What would it take for us to go from "bless" to Corinna?
Maybe a good MVP would be, for example, the introduction of the keyword "class" that is has a well defined behavior defined in terms of "bless", "package", and "parent". "class" would be constrained by the current vision of Corinna, as well. I am not so naive as to suggest "let's implement class then see where we're at". I am suggesting, "is there a way to implement 'class' that is a natural progression from package/bless/parent and a singular step forward?" Furthermore, does it allow us a path forward to the other "general" goals? Or something that would represent a huge improvement and opening up of options - all from a single "class" keyword.
For example, I should be able to replace the "bless" keyword with "class" with little or no changes; but with now a with a way to be even more perlish about the OOP module I am presenting.
> Third, you refer to a "kitchen single take-it/leave-it approach." I apologize because that statement is my fault. I wasn't clear in my email. We have been working for many months to strip *everything* out of the MVP that we don't absolutely need. What is presented is, given the scope of what is needed, just about the smallest change we think we can make but that will still provide the needed value. We wanted to ensure that we didn't go overboard and back ourselves in a corner by offering features that we think are right, but aren't completely sure of. It's been a couple of years of acrimonious debate, but it's not been rushed.

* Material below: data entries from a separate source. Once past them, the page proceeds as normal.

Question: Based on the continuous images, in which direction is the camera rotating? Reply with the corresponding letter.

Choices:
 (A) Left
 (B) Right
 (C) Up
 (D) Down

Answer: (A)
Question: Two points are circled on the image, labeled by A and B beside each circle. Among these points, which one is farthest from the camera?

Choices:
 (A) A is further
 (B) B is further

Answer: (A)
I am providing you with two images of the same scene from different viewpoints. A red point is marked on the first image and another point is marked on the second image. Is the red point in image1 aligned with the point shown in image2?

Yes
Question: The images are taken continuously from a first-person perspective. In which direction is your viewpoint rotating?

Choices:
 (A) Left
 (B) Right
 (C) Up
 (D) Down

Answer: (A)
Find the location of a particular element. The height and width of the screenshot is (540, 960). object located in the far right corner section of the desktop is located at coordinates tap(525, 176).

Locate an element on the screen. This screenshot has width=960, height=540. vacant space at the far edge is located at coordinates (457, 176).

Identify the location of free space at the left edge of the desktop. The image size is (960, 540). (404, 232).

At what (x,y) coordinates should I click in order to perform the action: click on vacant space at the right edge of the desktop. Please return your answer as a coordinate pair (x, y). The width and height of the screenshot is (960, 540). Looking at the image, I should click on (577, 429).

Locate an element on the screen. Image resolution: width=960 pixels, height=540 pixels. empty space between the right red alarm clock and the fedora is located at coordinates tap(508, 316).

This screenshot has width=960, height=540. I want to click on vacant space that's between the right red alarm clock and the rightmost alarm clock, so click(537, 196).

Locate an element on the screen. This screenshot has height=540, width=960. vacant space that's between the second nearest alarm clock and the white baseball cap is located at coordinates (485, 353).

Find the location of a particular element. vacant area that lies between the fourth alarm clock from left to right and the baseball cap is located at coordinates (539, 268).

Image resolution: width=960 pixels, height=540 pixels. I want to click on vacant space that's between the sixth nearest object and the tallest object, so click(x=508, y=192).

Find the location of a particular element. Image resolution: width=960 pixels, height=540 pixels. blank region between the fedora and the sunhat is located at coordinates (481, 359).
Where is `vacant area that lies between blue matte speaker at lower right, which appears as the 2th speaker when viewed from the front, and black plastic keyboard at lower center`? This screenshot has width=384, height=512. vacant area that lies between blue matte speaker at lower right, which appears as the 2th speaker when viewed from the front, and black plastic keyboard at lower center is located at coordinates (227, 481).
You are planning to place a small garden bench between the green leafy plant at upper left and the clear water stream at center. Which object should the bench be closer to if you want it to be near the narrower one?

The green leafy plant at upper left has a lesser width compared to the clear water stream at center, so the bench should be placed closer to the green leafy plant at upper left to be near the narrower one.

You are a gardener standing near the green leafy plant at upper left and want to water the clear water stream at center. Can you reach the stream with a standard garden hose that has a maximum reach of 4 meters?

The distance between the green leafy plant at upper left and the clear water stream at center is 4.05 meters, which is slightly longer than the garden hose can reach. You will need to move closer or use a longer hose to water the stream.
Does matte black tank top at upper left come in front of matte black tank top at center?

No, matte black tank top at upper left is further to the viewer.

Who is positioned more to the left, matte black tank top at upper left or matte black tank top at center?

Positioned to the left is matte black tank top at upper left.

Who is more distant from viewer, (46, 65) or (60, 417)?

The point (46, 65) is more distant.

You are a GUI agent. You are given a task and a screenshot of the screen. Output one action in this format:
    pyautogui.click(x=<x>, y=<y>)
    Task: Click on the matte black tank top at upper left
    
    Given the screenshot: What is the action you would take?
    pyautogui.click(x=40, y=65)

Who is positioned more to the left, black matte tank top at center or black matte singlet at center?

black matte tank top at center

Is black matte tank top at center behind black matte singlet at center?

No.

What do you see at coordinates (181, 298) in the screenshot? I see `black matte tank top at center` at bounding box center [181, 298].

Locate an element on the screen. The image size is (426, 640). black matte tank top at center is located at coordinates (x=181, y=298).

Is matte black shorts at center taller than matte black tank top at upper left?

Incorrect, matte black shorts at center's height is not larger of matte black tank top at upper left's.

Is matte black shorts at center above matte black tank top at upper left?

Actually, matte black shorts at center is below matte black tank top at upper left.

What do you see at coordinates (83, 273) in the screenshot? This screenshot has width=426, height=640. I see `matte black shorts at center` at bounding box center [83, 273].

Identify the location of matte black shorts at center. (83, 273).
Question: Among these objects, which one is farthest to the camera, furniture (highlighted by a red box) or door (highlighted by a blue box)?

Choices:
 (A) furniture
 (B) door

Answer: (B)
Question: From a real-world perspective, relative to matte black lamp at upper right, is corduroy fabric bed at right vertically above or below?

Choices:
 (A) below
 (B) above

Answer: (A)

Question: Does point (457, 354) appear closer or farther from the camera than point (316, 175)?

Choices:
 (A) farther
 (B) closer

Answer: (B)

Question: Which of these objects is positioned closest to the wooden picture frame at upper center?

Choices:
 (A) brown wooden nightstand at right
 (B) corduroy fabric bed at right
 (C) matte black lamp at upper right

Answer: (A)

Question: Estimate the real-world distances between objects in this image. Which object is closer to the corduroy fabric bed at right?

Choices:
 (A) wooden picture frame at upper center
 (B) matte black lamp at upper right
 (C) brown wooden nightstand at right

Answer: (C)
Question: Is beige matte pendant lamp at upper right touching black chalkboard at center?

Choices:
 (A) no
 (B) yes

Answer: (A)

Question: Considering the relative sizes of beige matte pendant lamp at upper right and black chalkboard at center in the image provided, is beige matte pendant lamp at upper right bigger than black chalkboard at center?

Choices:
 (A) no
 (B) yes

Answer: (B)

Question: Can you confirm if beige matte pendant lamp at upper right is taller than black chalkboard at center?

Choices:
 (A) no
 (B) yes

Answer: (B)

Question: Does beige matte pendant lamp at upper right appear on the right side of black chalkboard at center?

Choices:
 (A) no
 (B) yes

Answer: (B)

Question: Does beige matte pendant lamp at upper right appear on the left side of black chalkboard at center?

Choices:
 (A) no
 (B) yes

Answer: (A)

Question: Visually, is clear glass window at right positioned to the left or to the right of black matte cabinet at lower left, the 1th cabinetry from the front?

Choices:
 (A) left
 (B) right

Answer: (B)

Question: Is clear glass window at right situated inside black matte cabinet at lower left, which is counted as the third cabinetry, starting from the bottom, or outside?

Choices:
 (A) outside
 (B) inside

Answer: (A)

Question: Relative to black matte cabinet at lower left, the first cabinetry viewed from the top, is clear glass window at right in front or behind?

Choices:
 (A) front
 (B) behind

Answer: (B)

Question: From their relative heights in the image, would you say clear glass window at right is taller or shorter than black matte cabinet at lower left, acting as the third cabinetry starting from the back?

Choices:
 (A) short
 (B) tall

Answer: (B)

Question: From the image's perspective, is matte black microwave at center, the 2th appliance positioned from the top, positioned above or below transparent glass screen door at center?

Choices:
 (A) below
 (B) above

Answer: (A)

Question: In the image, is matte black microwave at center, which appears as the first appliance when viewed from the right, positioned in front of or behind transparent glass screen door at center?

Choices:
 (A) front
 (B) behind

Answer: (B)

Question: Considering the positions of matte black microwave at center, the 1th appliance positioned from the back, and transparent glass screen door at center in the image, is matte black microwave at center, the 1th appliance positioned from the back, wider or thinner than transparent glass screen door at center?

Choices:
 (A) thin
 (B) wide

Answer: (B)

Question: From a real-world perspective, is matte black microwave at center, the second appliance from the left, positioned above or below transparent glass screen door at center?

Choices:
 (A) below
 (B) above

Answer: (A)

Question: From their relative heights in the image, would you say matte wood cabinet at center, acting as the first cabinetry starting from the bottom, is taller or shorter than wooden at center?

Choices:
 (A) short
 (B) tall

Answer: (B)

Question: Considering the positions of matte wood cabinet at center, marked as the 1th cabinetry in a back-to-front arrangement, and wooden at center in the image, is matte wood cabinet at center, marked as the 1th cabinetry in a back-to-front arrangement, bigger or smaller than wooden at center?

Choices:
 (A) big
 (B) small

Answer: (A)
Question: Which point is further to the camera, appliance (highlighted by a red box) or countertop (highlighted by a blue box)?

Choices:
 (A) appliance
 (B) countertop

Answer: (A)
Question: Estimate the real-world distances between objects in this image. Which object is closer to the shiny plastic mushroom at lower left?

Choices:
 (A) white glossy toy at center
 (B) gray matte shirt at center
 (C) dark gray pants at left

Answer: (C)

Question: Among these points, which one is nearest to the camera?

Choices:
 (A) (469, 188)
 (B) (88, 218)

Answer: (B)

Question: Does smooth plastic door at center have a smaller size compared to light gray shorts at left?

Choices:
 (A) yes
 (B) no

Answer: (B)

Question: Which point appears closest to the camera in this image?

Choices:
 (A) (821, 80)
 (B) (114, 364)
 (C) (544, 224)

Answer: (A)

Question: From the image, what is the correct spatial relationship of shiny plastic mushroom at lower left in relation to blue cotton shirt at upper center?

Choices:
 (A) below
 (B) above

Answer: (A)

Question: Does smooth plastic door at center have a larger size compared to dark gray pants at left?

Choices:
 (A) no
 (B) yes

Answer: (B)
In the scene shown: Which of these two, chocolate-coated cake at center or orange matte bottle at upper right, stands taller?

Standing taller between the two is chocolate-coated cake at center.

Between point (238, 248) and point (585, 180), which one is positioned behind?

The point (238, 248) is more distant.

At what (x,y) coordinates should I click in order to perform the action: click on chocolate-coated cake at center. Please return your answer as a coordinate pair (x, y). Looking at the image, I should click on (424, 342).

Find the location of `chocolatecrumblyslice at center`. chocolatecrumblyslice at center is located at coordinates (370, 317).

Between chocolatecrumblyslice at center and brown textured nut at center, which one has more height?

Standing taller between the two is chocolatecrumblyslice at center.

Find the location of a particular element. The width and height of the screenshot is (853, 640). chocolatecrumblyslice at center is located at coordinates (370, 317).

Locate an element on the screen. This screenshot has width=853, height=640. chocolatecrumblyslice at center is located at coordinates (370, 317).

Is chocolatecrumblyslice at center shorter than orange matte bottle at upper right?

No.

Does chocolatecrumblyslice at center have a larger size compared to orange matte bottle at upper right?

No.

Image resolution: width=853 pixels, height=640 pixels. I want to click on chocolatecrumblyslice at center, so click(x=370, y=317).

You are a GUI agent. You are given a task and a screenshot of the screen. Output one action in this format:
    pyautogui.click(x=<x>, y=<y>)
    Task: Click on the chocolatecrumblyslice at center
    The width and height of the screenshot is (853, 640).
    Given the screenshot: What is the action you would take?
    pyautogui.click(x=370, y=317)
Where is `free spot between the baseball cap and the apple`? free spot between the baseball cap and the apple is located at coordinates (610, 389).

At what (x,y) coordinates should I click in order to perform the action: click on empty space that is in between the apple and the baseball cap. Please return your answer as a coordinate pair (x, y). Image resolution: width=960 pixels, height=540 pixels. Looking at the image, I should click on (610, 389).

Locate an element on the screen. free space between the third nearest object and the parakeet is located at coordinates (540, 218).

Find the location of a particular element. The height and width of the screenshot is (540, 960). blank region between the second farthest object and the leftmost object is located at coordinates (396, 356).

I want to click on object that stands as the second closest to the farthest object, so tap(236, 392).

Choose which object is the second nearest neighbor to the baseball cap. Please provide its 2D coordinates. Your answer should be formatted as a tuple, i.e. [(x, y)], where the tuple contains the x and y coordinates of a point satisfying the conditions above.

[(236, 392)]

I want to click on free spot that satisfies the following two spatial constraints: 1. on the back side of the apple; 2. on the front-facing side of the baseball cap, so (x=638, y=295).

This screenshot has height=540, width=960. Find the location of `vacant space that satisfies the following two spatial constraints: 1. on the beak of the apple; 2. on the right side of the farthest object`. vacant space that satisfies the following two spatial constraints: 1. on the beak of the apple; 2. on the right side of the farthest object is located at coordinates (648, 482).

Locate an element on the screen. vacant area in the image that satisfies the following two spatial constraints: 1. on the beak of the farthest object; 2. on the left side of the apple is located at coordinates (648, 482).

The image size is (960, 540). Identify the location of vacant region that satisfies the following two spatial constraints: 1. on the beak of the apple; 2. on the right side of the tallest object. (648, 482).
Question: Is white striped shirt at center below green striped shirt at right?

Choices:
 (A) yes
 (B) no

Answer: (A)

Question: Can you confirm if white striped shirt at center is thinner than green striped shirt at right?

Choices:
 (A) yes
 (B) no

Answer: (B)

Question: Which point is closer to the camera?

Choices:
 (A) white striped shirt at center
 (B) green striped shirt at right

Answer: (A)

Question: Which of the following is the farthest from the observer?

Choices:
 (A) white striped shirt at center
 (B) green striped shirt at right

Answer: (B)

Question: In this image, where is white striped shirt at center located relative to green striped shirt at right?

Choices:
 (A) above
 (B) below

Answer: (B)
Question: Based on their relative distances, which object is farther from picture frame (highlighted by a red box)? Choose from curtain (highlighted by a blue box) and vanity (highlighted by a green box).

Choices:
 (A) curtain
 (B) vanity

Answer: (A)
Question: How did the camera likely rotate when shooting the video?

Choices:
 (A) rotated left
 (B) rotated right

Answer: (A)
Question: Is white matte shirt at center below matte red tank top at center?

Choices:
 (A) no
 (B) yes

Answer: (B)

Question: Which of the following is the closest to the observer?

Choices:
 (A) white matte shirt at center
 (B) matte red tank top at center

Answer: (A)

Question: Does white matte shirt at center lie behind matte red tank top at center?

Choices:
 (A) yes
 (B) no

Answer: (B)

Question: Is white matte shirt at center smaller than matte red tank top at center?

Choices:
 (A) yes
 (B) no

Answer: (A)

> Instead, we have something minimal enough, but powerful enough, that it's already being used in production by companies that appreciate OO and use it. https://www.reddit.com/r/perl/comments/nyuid5/were_starting_the_rfc_for_bringing_modern_oo_to/h1phg5z/)
I am not on reddit. I'll check this out.
> Summary: I never wanted to say this, but I need to. Perl is dying. It's time to get off our butts and do something about this, but do it in a way that doesn't break backwards compatibility. We can be timid and let it die. Or we can be bold and have a chance. Given the companies that are seeking exit strategies for Perl, I don't believe that's a false dichotomy.
I said above what I thought about this. I would suggest that things be named as clearly as possible. None of the OOP solutions in perl use clear names:
I think focusing on proving a more sufficiently power "bless" using the keyword "class" would allow sever things; but most importantly focused discussion around defining what the "means" as a standalone capability. And once this is well defined (again, in terms of bless, etc); then I think you'll find a lot of support.
The other part I think I am trying to balance is this fickle line you're walking. Go too far in one direction, and you'll find yourself with a new language an community. I don't say this to be sarcastic, I say this because "perl" will show you the way if you keep your ear to the ground and hands on the grind stone. This has happened time and again; it's about time we recognize it and try to work _with_ this dynamic.